Why guitar pickup switching patents fail in the marketplace

I’ve reviewed some more guitar pickups switching patents lately, and most if not all of the ones I’ve seen suffer design flaws that generally cause them to fail in the marketplace, for some of the following reasons:

  1. They almost never show in the Figures all the circuit topologies that the switching configurations produce, and thus never discover all the duplicate circuits and circuits with null outputs. This often leaves the user with a lot of switch combinations that produce exactly the same tones, or no tones at all.
  2. They don’t acknowledge that the human ear cannot tell the difference between a signal and its inverse phase, without a separate reference. Thus the signals like N B and –N+B are often wrongfully counted as separate tones.
  3. They don’t acknowledge that the coils of humbuckers are so physically close together (about the 16th to 32nd harmonic) that, even if they produced separate signals, they produce virtually the same signal. Never mind that they share the same magnetic circuit and are magnetically coupled, like an audio transformer. I have even used a HB with a signal generator as an audio transformer to test a preamp circuit. Not very efficient, but it produced a signal. So often every combination of one coil each from 2 humbuckers is wrongly counted as a separate tone, ignoring duplicates. Not counting any series and parallel combinations, 2 humbuckers produce exactly 2 single-coil tones (N and B), 2 humbucker tones (NN and BB), and two 4-coil tones, (NN+BB and NN-BB). Out-of-phase combinations in the same humbucker, like Nn-Ns or Bn-Bs, where n and s are the north-up and south-up coils of the humbuckers, produce virtually null signals.
  4. They don’t acknowledge that the only tonal difference between a series and parallel combination of two pickups or coils comes from the interaction with the load, namely the tone pot circuit and the volume pot, and the guitar cable and amp input. A lower impedance load causes the higher-frequency tones to roll off at a lower frequency than a higher impedance load. So when a pickup or coil feeds directly into a preamp that has a fixed impedance, there is no difference in tone unless the series-parallel switching is done before the preamp. And if the preamp has a very high-impedance input, then tonal difference between series and parallel pickup coils switched before the preamp will be well above human hearing.
  5. They don’t verify, by any kind of spectral measurement, that all the switch combinations actually produce audibly separate tones. They often falsely assume, without measurement and verification, that every different switch combination must produce a different tone, the more the better.

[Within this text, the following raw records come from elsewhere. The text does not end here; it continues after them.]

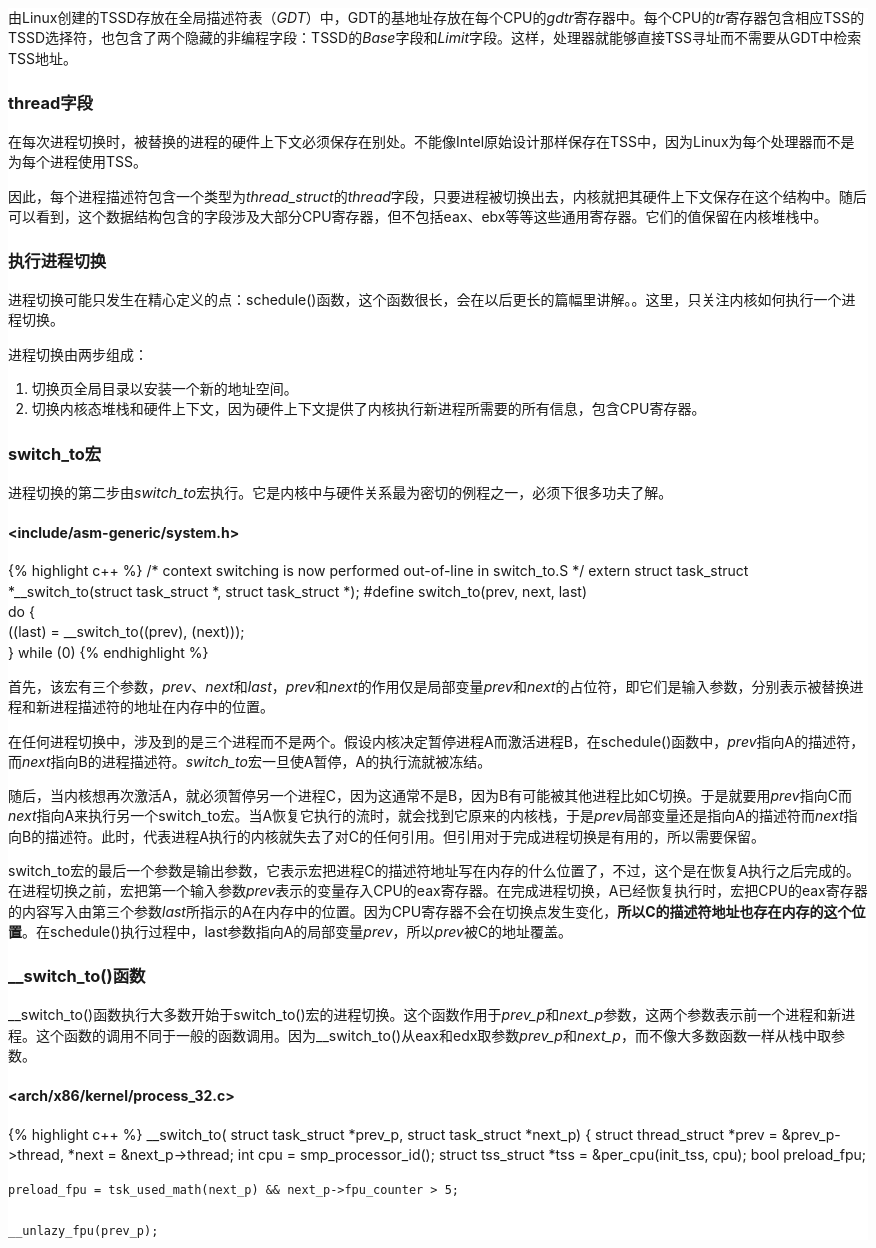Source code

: 由Linux创建的TSSD存放在全局描述符表（*GDT*）中，GDT的基地址存放在每个CPU的*gdtr*寄存器中。每个CPU的*tr*寄存器包含相应TSS的TSSD选择符，也包含了两个隐藏的非编程字段：TSSD的*Base*字段和*Limit*字段。这样，处理器就能够直接TSS寻址而不需要从GDT中检索TSS地址。

### thread字段 ###

在每次进程切换时，被替换的进程的硬件上下文必须保存在别处。不能像Intel原始设计那样保存在TSS中，因为Linux为每个处理器而不是为每个进程使用TSS。

因此，每个进程描述符包含一个类型为*thread_struct*的*thread*字段，只要进程被切换出去，内核就把其硬件上下文保存在这个结构中。随后可以看到，这个数据结构包含的字段涉及大部分CPU寄存器，但不包括eax、ebx等等这些通用寄存器。它们的值保留在内核堆栈中。

### 执行进程切换 ###

进程切换可能只发生在精心定义的点：schedule()函数，这个函数很长，会在以后更长的篇幅里讲解。。这里，只关注内核如何执行一个进程切换。

进程切换由两步组成：

1. 切换页全局目录以安装一个新的地址空间。
2. 切换内核态堆栈和硬件上下文，因为硬件上下文提供了内核执行新进程所需要的所有信息，包含CPU寄存器。

### switch\_to宏 ###

进程切换的第二步由*switch_to*宏执行。它是内核中与硬件关系最为密切的例程之一，必须下很多功夫了解。

#### <include/asm-generic/system.h> ####

{% highlight c++ %}
/* context switching is now performed out-of-line in switch_to.S */
extern struct task_struct *__switch_to(struct task_struct *,
        struct task_struct *);
#define switch_to(prev, next, last)\
    do {\
        ((last) = __switch_to((prev), (next)));\
    } while (0)
{% endhighlight %}

首先，该宏有三个参数，*prev*、*next*和*last*，*prev*和*next*的作用仅是局部变量*prev*和*next*的占位符，即它们是输入参数，分别表示被替换进程和新进程描述符的地址在内存中的位置。

在任何进程切换中，涉及到的是三个进程而不是两个。假设内核决定暂停进程A而激活进程B，在schedule()函数中，*prev*指向A的描述符，而*next*指向B的进程描述符。*switch_to*宏一旦使A暂停，A的执行流就被冻结。

随后，当内核想再次激活A，就必须暂停另一个进程C，因为这通常不是B，因为B有可能被其他进程比如C切换。于是就要用*prev*指向C而*next*指向A来执行另一个switch_to宏。当A恢复它执行的流时，就会找到它原来的内核栈，于是*prev*局部变量还是指向A的描述符而*next*指向B的描述符。此时，代表进程A执行的内核就失去了对C的任何引用。但引用对于完成进程切换是有用的，所以需要保留。

switch_to宏的最后一个参数是输出参数，它表示宏把进程C的描述符地址写在内存的什么位置了，不过，这个是在恢复A执行之后完成的。在进程切换之前，宏把第一个输入参数*prev*表示的变量存入CPU的eax寄存器。在完成进程切换，A已经恢复执行时，宏把CPU的eax寄存器的内容写入由第三个参数*last*所指示的A在内存中的位置。因为CPU寄存器不会在切换点发生变化，**所以C的描述符地址也存在内存的这个位置**。在schedule()执行过程中，last参数指向A的局部变量*prev*，所以*prev*被C的地址覆盖。

### \_\_switch\_to()函数 ###

\_\_switch\_to()函数执行大多数开始于switch\_to()宏的进程切换。这个函数作用于*prev_p*和*next_p*参数，这两个参数表示前一个进程和新进程。这个函数的调用不同于一般的函数调用。因为\_\_switch\_to()从eax和edx取参数*prev_p*和*next_p*，而不像大多数函数一样从栈中取参数。

#### <arch/x86/kernel/process_32.c> ####

{% highlight c++ %}
__switch_to(
    struct task_struct *prev_p,
    struct task_struct *next_p)
{
    struct thread_struct *prev = &prev_p->thread,
                 *next = &next_p->thread;
    int cpu = smp_processor_id();
    struct tss_struct *tss = &per_cpu(init_tss, cpu);
    bool preload_fpu;

    preload_fpu = tsk_used_math(next_p) && next_p->fpu_counter > 5;

    __unlazy_fpu(prev_p);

Then, without ever having mapped what tones go with what switch combinations, they leave it all to the user to figure out. Then, to all that complexity producing such small results, they add the cost of more electronic parts.
  6. And has anybody seen a guitar with digital signal processing sweep the market?

Small wonder that the 3-way and 5-way switches are still so popular, and make up the bulk of the market, even if they are 50 years or more old.